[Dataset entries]
:::
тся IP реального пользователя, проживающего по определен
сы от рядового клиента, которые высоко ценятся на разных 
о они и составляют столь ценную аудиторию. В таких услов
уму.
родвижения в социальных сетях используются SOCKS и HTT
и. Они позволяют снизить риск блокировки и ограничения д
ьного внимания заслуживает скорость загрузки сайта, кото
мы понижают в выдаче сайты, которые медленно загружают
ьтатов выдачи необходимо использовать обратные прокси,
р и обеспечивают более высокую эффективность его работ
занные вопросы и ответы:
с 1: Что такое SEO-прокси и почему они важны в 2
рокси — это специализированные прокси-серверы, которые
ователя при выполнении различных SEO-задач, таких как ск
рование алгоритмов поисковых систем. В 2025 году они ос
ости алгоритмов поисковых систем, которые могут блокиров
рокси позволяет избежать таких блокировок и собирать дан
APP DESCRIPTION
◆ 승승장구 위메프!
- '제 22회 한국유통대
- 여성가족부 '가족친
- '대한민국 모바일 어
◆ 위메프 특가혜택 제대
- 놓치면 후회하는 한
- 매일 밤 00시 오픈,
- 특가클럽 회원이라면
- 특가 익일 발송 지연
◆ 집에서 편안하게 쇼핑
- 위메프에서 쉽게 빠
:::
• **What to produce**: Count the lines in the entries that contain the string "систем", treating uppercase and lowercase as different. Reply with the number only.

• **Result of the task**: 2